In the past 20 years, the GAO, Congress’ investigative arm, has issued four recommendations for a switch to metal dollars in order to save all the money spent to replace worn-out dollar bills. Dollar bills last longer than they used to and now have a life span of up to 40 months. But the coins have an average life span of 30 years.

For the record, I just checked my wallet, and I have three Series 2003 dollar bills, and three Series 2006 dollar bills. Forgive me if I look skeptically on that “life span of up to 40 months” claim.

“The United States is one of the most conservative countries when it comes to the use of coinage,” said Ute Wartenberg, executive director of the American Numismatic Society and a member of the government’s Coinage Advisory Committee, a group of citizens that weighs in on currency policy and designs.

Several surveys commissioned by the GAO suggest that the public is wary of giving up its George Washingtons, simply because it’s what they know and because they are reluctant to carry around more coins.

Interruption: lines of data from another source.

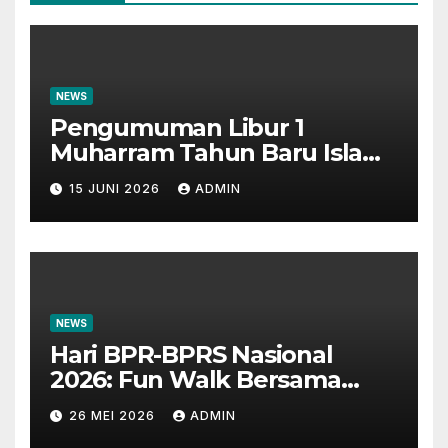
NEWS
Pengumuman Libur 1
Muharram Tahun Baru Islam
1448H
15 JUNI 2026
ADMIN
NEWS
Hari BPR-BPRS Nasional
2026: Fun Walk Bersama
Masyarakat dan Insan
26 MEI 2026
ADMIN
Perbankan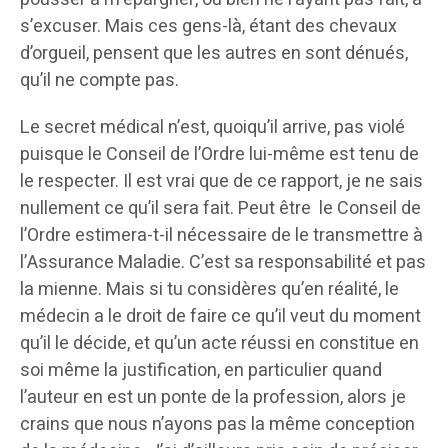
s’excuser. Mais ces gens-là, étant des chevaux
d’orgueil, pensent que les autres en sont dénués,
qu’il ne compte pas.
Le secret médical n’est, quoiqu’il arrive, pas violé
puisque le Conseil de l’Ordre lui-même est tenu de
le respecter. Il est vrai que de ce rapport, je ne sais
nullement ce qu’il sera fait. Peut être le Conseil de
l’Ordre estimera-t-il nécessaire de le transmettre à
l’Assurance Maladie. C’est sa responsabilité et pas
la mienne. Mais si tu considères qu’en réalité, le
médecin a le droit de faire ce qu’il veut du moment
qu’il le décide, et qu’un acte réussi en constitue en
soi même la justification, en particulier quand
l’auteur en est un ponte de la profession, alors je
crains que nous n’ayons pas la même conception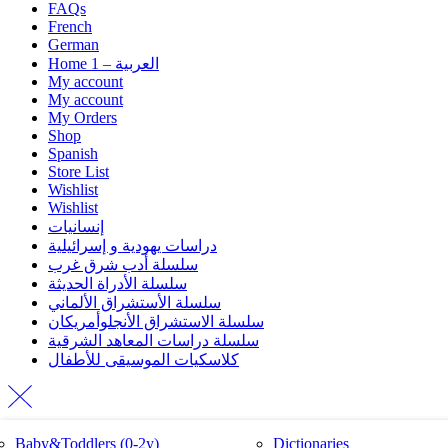
FAQs
French
German
Home 1 – العربية
My account
My account
My Orders
Shop
Spanish
Store List
Wishlist
Wishlist
إنسانيات
دراسات يهودية و إسرائيلية
سلسلة أدب شرق غرب
سلسلة الأدراة الحديثة
سلسلة الأستشراق الألماني
سلسلة الاستشراق الأنجلوأمريكان
سلسلة دراسات المعاهد الشرقية
كلاسكيات الموسيقى للأطفال
bébé et bambins
Ägypten
Linguistics and Skills
Baby&Toddlers (0-2y)
L irréel et les connaissance
Belletristik
for Specific Purposes
Dictionaries
سلسلة أدب شرق غرب
سلسلة دراسات المعاهد الشرقية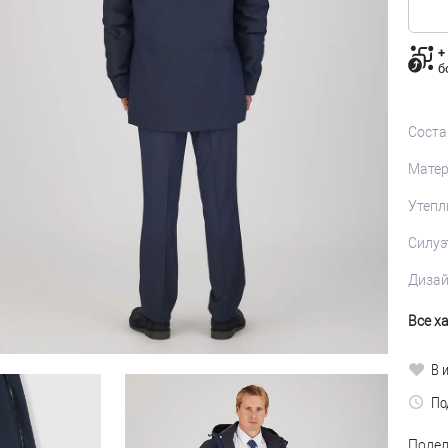
+
б
Соста
Матер
Утепл
Силуэ
Диза
Все х
В 
По
Подел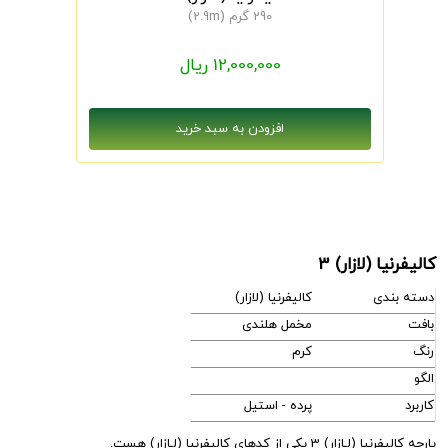
290 گرم (2.9m)
12,000,000 ریال
کالیفرنیا (لازار) 3
دسته بندی
کالیفرنیا (لازار)
بافت
مخمل هلندی
رنگ
کرم
الگو
کاربرد
پرده - استیل
پارچه کالیفرنیا (لـازار) 3 یکی از کدهای کالیفرنیا (لـازار) هست.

In the most recent survey, a Gallup poll conducted in 2006, 79 percent of respondents opposed eliminating the $1 note and replacing it with $1 coins. Even when respondents were told the replacement would eventually save taxpayers a lot of money each year, the opposition was still at 64 percent.

“You have to withdraw the actual dollar bills, because we already have plenty of dollar coins and no one even knows what they are,” Wartenberg told AOL News. “They don’t use them and people refuse to accept them.”

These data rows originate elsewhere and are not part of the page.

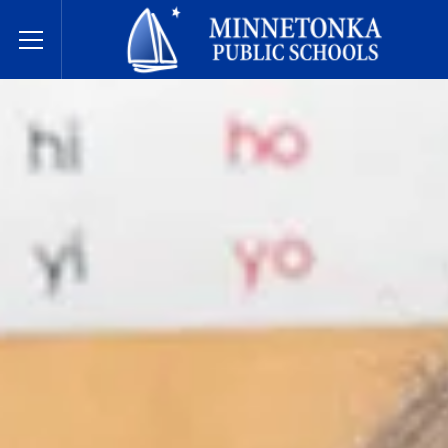
Écoles publiques de Minnetonka
Toggle Menu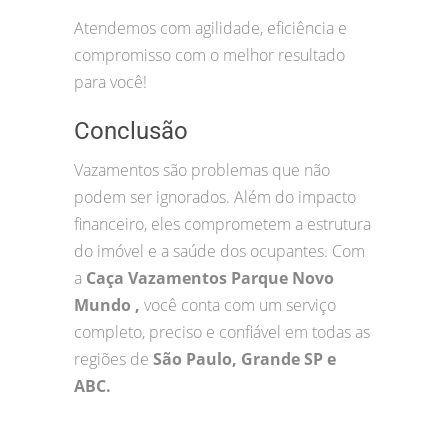
Atendemos com agilidade, eficiência e
compromisso com o melhor resultado
para você!
Conclusão
Vazamentos são problemas que não
podem ser ignorados. Além do impacto
financeiro, eles comprometem a estrutura
do imóvel e a saúde dos ocupantes. Com
a
Caça Vazamentos Parque Novo
Mundo ,
você conta com um serviço
completo, preciso e confiável em todas as
regiões de
São Paulo, Grande SP e
ABC.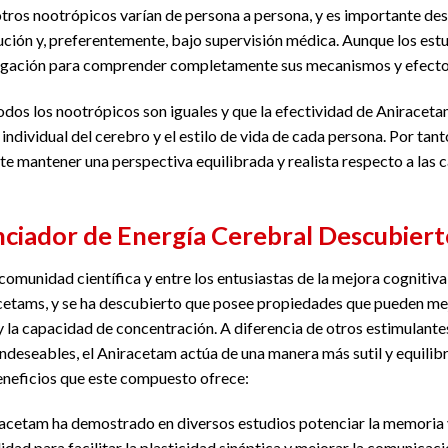
otros nootrópicos varían de persona a persona, y es importante d
ución y, preferentemente, bajo supervisión médica. Aunque los es
tigación para comprender completamente sus mecanismos y efectos
todos los nootrópicos son iguales y que la efectividad de Anirace
 individual del cerebro y el estilo de vida de cada persona. Por tan
te mantener una perspectiva equilibrada y realista respecto a las 
ciador de Energía Cerebral Descubiert
comunidad científica y entre los entusiastas de la mejora cogniti
racetams, y se ha descubierto que posee propiedades que pueden mej
y la capacidad de concentración. A diferencia de otros estimulant
ndeseables, el Aniracetam actúa de una manera más sutil y equilib
eneficios que este compuesto ofrece:
racetam ha demostrado en diversos estudios potenciar la memoria y
lidad para facilitar la plasticidad sináptica y mejorar la comunicac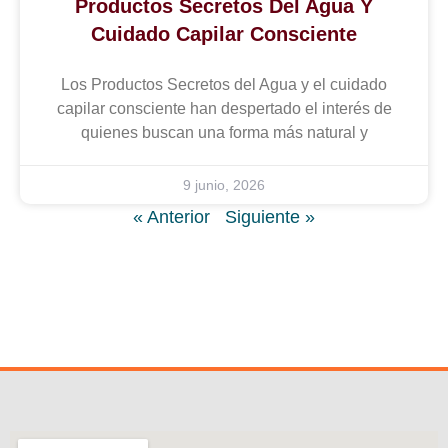
Productos Secretos Del Agua Y
Cuidado Capilar Consciente
Los Productos Secretos del Agua y el cuidado
capilar consciente han despertado el interés de
quienes buscan una forma más natural y
9 junio, 2026
« Anterior
Siguiente »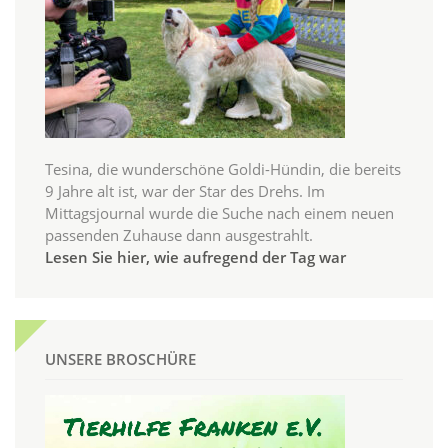
Tesina, die wunderschöne Goldi-Hündin, die bereits
9 Jahre alt ist, war der Star des Drehs. Im
Mittagsjournal wurde die Suche nach einem neuen
passenden Zuhause dann ausgestrahlt.
Lesen Sie hier, wie aufregend der Tag war
UNSERE BROSCHÜRE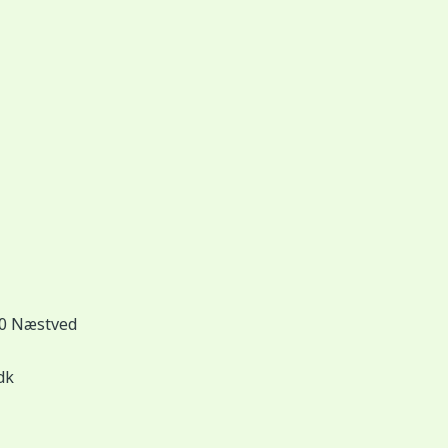
00 Næstved
dk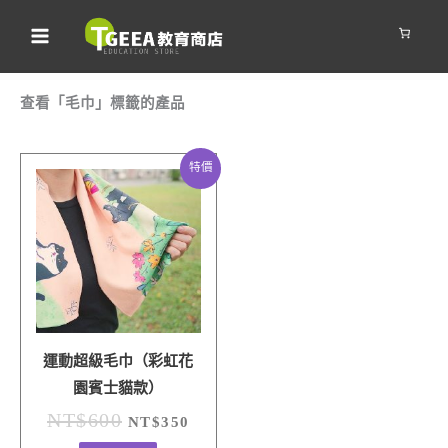
跳
至
主
要
查看「毛巾」標籤的產品
內
容
原
目
特價
始
前
價
價
格：
格：
NT$600。
NT$350。
運動超級毛巾（彩虹花
園賓士貓款）
NT$
600
NT$
350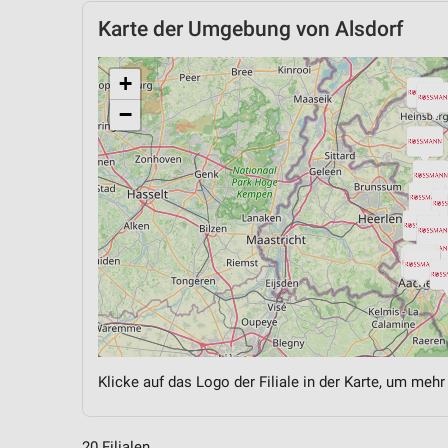
Karte der Umgebung von Alsdorf
+
−
Klicke auf das Logo der Filiale in der Karte, um mehr
20 Filialen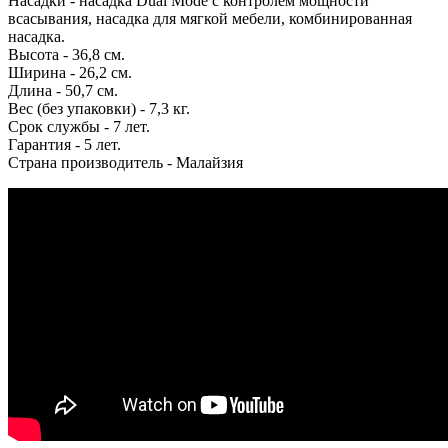
Насадки - насадка Dual Mode с контролем мощности
всасывания, насадка для мягкой мебели, комбинированная
насадка.
Высота - 36,8 см.
Ширина - 26,2 см.
Длина - 50,7 см.
Вес (без упаковки) - 7,3 кг.
Срок службы - 7 лет.
Гарантия - 5 лет.
Страна производитель - Малайзия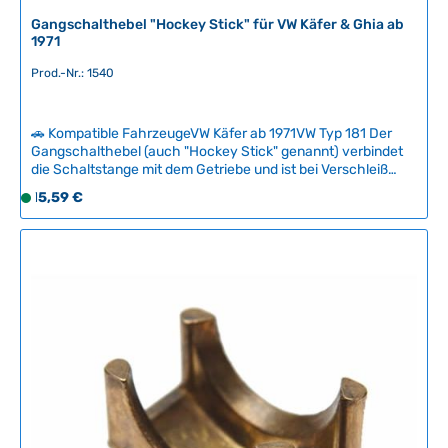
e
Gangschalthebel "Hockey Stick" für VW Käfer & Ghia ab
f
1971
e
Prod.-Nr.: 1540
r
z
e
🚗 Kompatible FahrzeugeVW Käfer ab 1971VW Typ 181 Der
i
Gangschalthebel (auch "Hockey Stick" genannt) verbindet
t
die Schaltstange mit dem Getriebe und ist bei Verschleiß
:
oder Beschädigungen ein häufiger Verschleißteil. Ein
Regulärer Preis:
15,59 €
S
abgenutzter Hebel führt zu übermäßigem Spiel zwischen
2
o
den Gängen und kann bei unsauberen Schaltbewegungen
-
f
aus der Antriebswelle reißen.Wir bieten sowohl eine
5
originalgetreue als auch eine verstärkte Ausführung an. Die
o
T
verstärkte Version eignet sich ideal für sportlichere
r
a
Fahrweisen und bietet maximale Zuverlässigkeit bei
t
g
höheren Belastungen. Technische Daten
v
HerkunftslandBrasilien Original VW-Nummer113311541C
e
e
r
f
ü
g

We’ve been through this before. I don’t know about you, but I carry dollar bills in my wallet. I carry coins in my pocket. I’d rather have a walletful of bills than a pocketful of coins – the latter is annoying and can make you feel heavy if you have too many of them. Nobody gives dollar coins in change, and vending machines have long accepted bills. The savings from ditching the greenback are quite modest. Why is anyone still pursuing this? The Express News sums it up nicely.

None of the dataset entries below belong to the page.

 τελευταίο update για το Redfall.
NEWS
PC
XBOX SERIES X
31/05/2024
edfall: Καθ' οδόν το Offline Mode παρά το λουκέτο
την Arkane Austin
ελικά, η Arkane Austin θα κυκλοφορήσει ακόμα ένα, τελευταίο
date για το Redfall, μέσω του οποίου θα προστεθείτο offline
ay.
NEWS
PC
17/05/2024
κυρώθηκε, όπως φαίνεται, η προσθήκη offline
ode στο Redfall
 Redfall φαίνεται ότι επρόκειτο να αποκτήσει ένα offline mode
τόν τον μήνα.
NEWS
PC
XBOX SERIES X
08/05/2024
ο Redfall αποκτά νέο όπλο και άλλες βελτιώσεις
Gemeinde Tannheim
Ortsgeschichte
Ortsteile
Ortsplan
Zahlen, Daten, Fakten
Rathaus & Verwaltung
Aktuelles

I do have one alternate suggestion, to balance Americans’ love of the paper dollar with the desire to save a bit on printing costs: Why not print more $2 bills? You only need half as many of them, after all. I also happen to have a pair of deuces in my wallet, both of them Series 1995. It’s a win-win! More here.

Slowdown at the Mint

They’re not making as many coins as they used to.

As falls the economy, so falls the jingle of coinmaking at the U.S. Mint.

Production at the federal government’s coin factory in Denver fell a sharp 26 percent in 2008 from the previous year, contributing to a national output decline of 30 percent.

Mint officials said the drop is a direct reflection of the plunging economy and the resulting fall in cash-register transactions that require merchants to provide change.

“Coin demand is definitely affected by economic activity,” said Greg Hernandez, acting director of public affairs in Washington for the U.S. Mint.

“Banks are not ordering as many coins as they were,” he said. “If local banks are not getting orders from local merchants, it’s going to affect Mint production.”

The U.S. Mint in 2008 produced 10.1 billion general-circulation coins, the fewest in at least 10 years.


Part of the coin-production decline stems from diminishing consumer interest in collecting quarters issued for each of the 50 states — a phenomenon that had ramped up the minting of quarters to a record level in 2000.

And some analysts say increasing use of credit and debit cards, and other electronic transactions, has played a role in reduced demand for coins and currency.

But economic conditions are believed to be the biggest factor.

“If people are just buying fewer things and there are fewer transactions, that will have an effect” on the demand for cash, said Dennis Stansbury, assistant vice president for cash operations at the Denver branch of the Federal Reserve Bank of Kansas City.

That makes sense, though I admit it’s not something I ever would have thought of. Learn something new every day.

Mint officials said they expect production of at least one coin type — the relatively new U.S. presidential $1 coin — to increase as the government conducts a marketing push for merchant and consumer acceptance of the coin.

It’s been more than a year, and I’ve still never seen one of these coins. Maybe some day.